Tempo indeterminato e ricostruzione carriera con il pagamento delle retribuzioni dovute nei periodi di interruzione dal lavoro e il riconoscimento dell'anzianità preruolo.

È questa, in sintesi, la prima decisione sulla stabilizzazione dei precari dopo la pronuncia della Corte di Giustizia Europea del 26 novembre 2014 (causa C-22/13) che ha condannato l'Italia per il ricorso abusivo ai contratti di lavoro a tempo determinato reiterato (oltre 36 mesi) per il personale delle scuole statali.

Una sentenza già definita "manifesto" che arriva proprio dal tribunale di Napoli, dallo stesso giudice Paolo Coppola che aveva sollevato la questione dei precari chiedendo l'intervento ermeneutico della Corte europea sulla legittimità delle norme nazionali in materia.

I giudici di Strasburgo, si ricorda, in relazione all'accordo quadro Ces, Unice e Ceep sul lavoro a tempo determinato, avevano stabilito l'illegittimità della normativa nazionale che autorizza "in attesa dell'espletamento delle procedure concorsuali per l'assunzione di personale di ruolo delle scuole statali, il rinnovo di contratti di lavoro a tempo determinato per la copertura di posti vacanti e disponibili di docenti nonché di personale amministrativo, tecnico e ausiliario, senza indicare tempi certi per l'espletamento di dette procedure concorsuali ed escludendo qualsiasi possibilità, per tali docenti e detto personale, di ottenere il risarcimento del danno eventualmente subito a causa di un siffatto rinnovo".

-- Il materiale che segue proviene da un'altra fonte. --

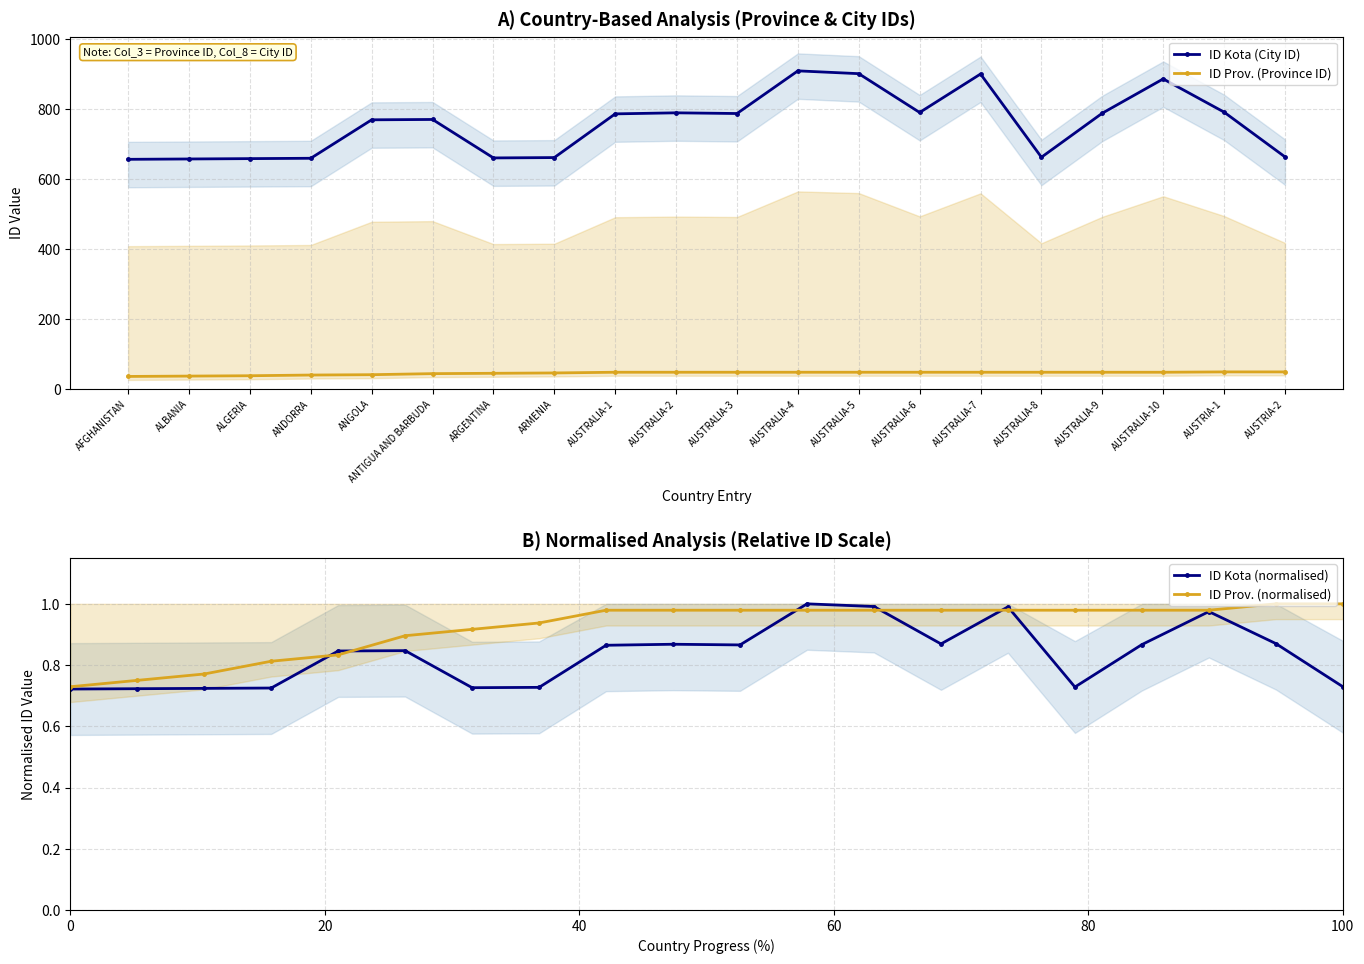

The ID Kota (normalised) series shows 1.0 at AUSTRALIA-7. True or false?

True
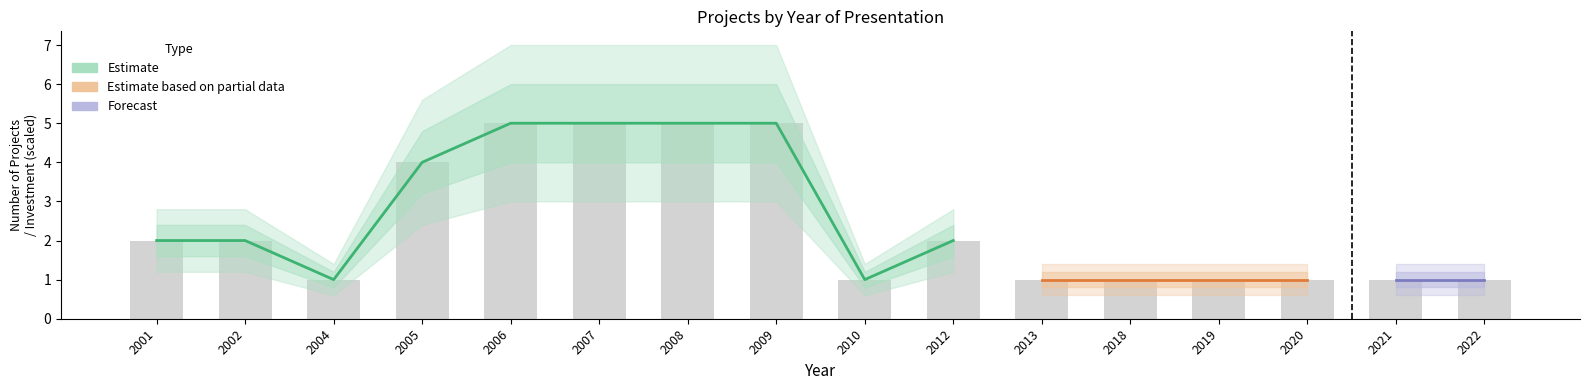

Which label corresponds to the largest value in the chart?

2006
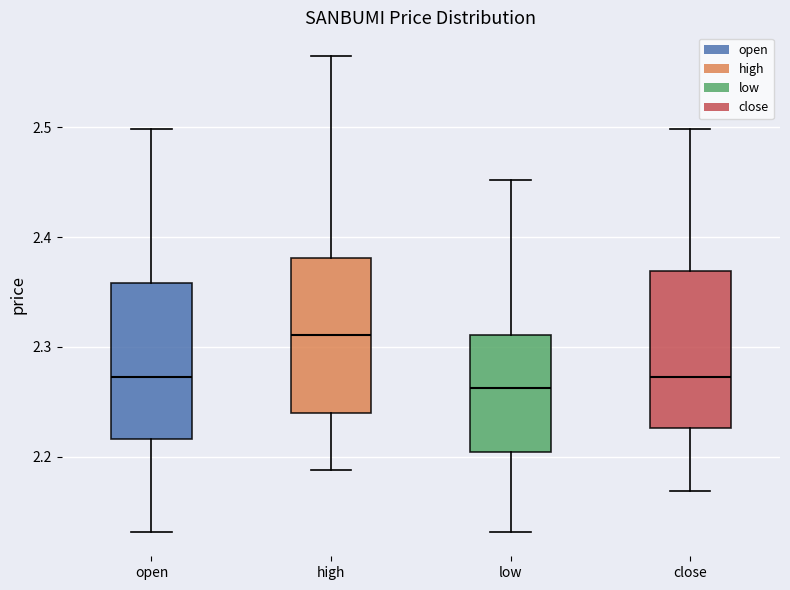

Reading left to right, transcribe this box plot: for each box, give where its median line is, the range the box spans, and where its two whiskers end, as read against the y-axis. The values are not printed on the chart, so give them approximately, as read against the axis.

open: median 2.27, box 2.22 to 2.36, whiskers 2.13 to 2.50
high: median 2.31, box 2.24 to 2.38, whiskers 2.19 to 2.57
low: median 2.26, box 2.20 to 2.31, whiskers 2.13 to 2.45
close: median 2.27, box 2.23 to 2.37, whiskers 2.17 to 2.50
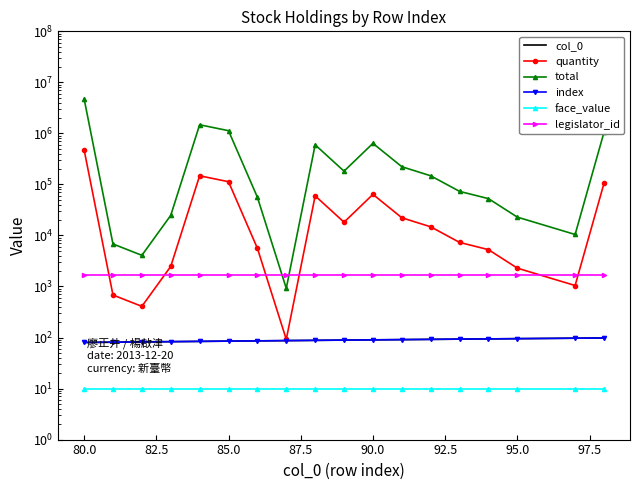

What are all the series names shown in the legend?

col_0, quantity, total, index, face_value, legislator_id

Tale normativa, aveva infatti affermato la Corte, non permette di definire criteri trasparenti e obiettivi per verificare se il rinnovo dei contratti risponde ad esigenze reali ed effettive e se sia idoneo per raggiungere gli obiettivi perseguiti e non prevede, inoltre, misure dirette a prevenire nonché a sanzionare l'abuso del ricorso alla successione dei contratti di lavoro a tempo determinato.

Ora, rifacendosi ai principi stabiliti dalla Corte europea, nella sentenza del 21 gennaio scorso, il giudice partenopeo ha deciso nel merito, trasformando per i ricorrenti il rapporto di lavoro da determinato a indeterminato, con la previsione aggiuntiva del pagamento di tutte le retribuzioni dovute per i periodi in cui i rapporti venivano interrotti e il riconoscimento dell'anzianità di servizio pregressa.

Una sentenza indubbiamente di grande portata che ha ricevuto il plauso del mondo della scuola e che, secondo quanto auspicato dai sindacati, dovrà essere imitata da tutti i tribunali italiani interessati dai ricorsi delle migliaia di precari.